AVAILABLE DATA ->
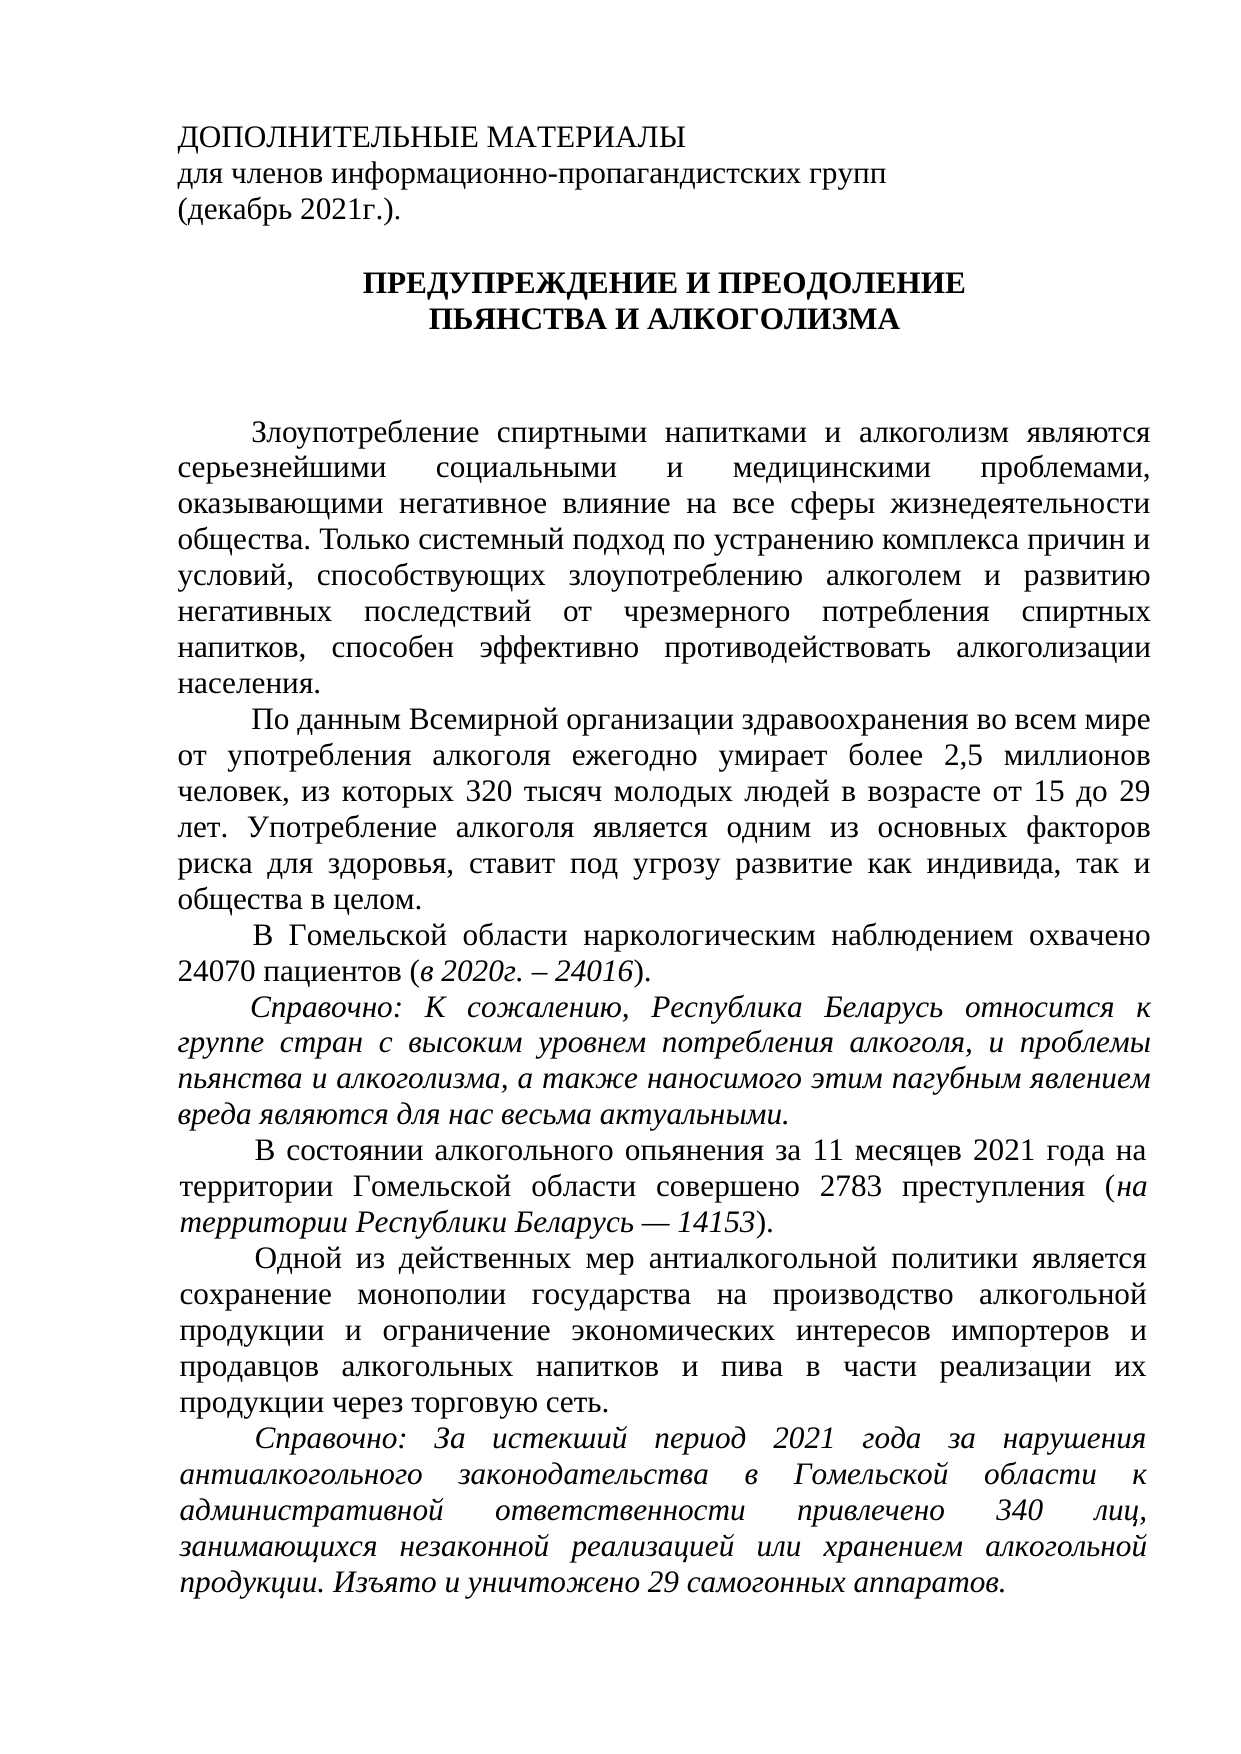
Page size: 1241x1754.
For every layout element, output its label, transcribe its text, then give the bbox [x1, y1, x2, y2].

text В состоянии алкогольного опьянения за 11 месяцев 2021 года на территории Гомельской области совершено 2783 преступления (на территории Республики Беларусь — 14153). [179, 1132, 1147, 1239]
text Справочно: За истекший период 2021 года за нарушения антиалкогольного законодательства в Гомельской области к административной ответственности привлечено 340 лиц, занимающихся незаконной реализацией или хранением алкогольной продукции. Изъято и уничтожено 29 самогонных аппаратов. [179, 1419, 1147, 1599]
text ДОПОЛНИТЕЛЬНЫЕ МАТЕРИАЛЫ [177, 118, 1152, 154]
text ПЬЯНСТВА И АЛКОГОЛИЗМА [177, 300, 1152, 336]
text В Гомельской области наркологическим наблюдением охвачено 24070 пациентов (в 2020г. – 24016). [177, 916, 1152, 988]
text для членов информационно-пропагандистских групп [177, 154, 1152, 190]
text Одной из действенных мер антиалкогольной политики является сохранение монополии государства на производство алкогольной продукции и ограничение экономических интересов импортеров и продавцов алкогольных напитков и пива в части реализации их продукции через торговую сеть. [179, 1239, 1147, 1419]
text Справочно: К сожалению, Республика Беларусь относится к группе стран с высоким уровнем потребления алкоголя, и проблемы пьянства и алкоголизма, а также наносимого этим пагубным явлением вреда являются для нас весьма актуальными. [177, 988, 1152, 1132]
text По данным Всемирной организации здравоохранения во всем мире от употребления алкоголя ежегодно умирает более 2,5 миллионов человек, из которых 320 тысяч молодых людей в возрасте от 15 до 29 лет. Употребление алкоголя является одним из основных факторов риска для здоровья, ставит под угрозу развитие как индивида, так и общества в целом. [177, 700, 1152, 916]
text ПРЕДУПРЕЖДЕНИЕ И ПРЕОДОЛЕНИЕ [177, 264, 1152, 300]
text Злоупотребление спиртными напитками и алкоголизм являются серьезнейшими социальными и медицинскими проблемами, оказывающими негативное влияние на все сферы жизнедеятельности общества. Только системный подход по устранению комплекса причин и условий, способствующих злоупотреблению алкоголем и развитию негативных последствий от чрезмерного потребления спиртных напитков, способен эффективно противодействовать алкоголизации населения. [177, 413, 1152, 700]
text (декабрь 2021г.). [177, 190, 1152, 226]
* * *
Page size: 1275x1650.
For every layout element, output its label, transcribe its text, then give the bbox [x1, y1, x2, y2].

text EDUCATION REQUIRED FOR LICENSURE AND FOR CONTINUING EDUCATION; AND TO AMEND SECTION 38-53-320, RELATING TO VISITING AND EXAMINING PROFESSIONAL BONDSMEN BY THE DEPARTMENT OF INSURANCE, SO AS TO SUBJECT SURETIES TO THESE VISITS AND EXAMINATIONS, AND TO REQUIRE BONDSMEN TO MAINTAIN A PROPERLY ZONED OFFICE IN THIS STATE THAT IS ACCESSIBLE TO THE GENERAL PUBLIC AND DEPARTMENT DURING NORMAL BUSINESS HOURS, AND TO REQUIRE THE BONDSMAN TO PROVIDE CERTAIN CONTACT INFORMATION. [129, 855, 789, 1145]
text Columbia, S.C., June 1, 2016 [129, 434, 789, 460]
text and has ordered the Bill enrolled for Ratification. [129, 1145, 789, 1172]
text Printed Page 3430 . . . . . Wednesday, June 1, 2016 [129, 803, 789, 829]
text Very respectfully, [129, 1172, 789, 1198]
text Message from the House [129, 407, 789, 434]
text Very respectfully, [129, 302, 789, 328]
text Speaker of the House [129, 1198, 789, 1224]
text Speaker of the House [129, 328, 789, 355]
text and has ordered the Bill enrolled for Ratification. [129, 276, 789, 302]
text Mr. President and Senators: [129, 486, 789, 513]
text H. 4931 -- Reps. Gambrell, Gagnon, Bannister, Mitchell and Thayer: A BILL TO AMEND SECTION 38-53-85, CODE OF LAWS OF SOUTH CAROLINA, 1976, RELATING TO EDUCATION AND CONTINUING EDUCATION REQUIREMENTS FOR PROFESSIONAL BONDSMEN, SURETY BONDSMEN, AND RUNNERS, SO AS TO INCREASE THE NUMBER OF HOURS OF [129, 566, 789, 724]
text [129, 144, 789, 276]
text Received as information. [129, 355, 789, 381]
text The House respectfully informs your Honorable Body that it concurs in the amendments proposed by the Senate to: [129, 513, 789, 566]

EXERCISE PROMPT -> From the entries above, pull out each line that includes "Гомельской".

RESPONSE TO THIS EXERCISE ->
text В состоянии алкогольного опьянения за 11 месяцев 2021 года на территории Гомельской области совершено 2783 преступления (на территории Республики Беларусь — 14153). [179, 1132, 1147, 1239]
text Справочно: За истекший период 2021 года за нарушения антиалкогольного законодательства в Гомельской области к административной ответственности привлечено 340 лиц, занимающихся незаконной реализацией или хранением алкогольной продукции. Изъято и уничтожено 29 самогонных аппаратов. [179, 1419, 1147, 1599]
text В Гомельской области наркологическим наблюдением охвачено 24070 пациентов (в 2020г. – 24016). [177, 916, 1152, 988]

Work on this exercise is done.